Landmark coordinate records
--*--

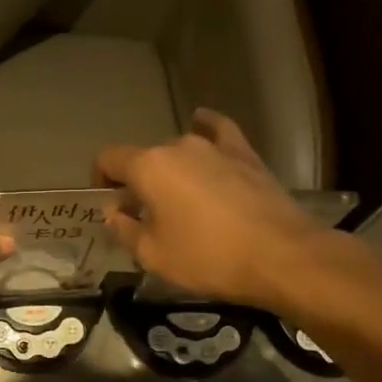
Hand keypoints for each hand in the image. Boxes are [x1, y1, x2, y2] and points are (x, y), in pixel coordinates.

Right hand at [94, 110, 344, 310]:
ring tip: (179, 197)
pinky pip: (218, 131)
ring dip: (171, 170)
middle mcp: (177, 146)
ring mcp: (215, 146)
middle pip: (145, 157)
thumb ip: (125, 229)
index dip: (101, 178)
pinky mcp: (246, 154)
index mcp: (148, 167)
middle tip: (146, 215)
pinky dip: (206, 127)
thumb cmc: (208, 258)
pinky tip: (202, 124)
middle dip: (139, 182)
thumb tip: (115, 211)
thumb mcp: (153, 255)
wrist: (281, 255)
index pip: (109, 158)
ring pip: (179, 150)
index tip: (108, 202)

--*--

■ **Requirement**:
Exclude the pictures and transcribe all of the entries exactly.

■ **Exercise answer**:
Hand keypoints for each hand in the image. Boxes are [x1, y1, x2, y2] and points are (x, y), in pixel coordinates.

Right hand at [94, 110, 344, 310]:
ring tip: (179, 197)
pinky pip: (218, 131)
ring dip: (171, 170)
middle mcp: (177, 146)
ring mcp: (215, 146)
middle pip: (145, 157)
thumb ip: (125, 229)
index dip: (101, 178)
pinky mcp: (246, 154)
index mcp: (148, 167)
middle tip: (146, 215)
pinky dip: (206, 127)
thumb cmc: (208, 258)
pinky tip: (202, 124)
middle dip: (139, 182)
thumb tip: (115, 211)
thumb mcp: (153, 255)
wrist: (281, 255)
index pip: (109, 158)
ring pip: (179, 150)
index tip: (108, 202)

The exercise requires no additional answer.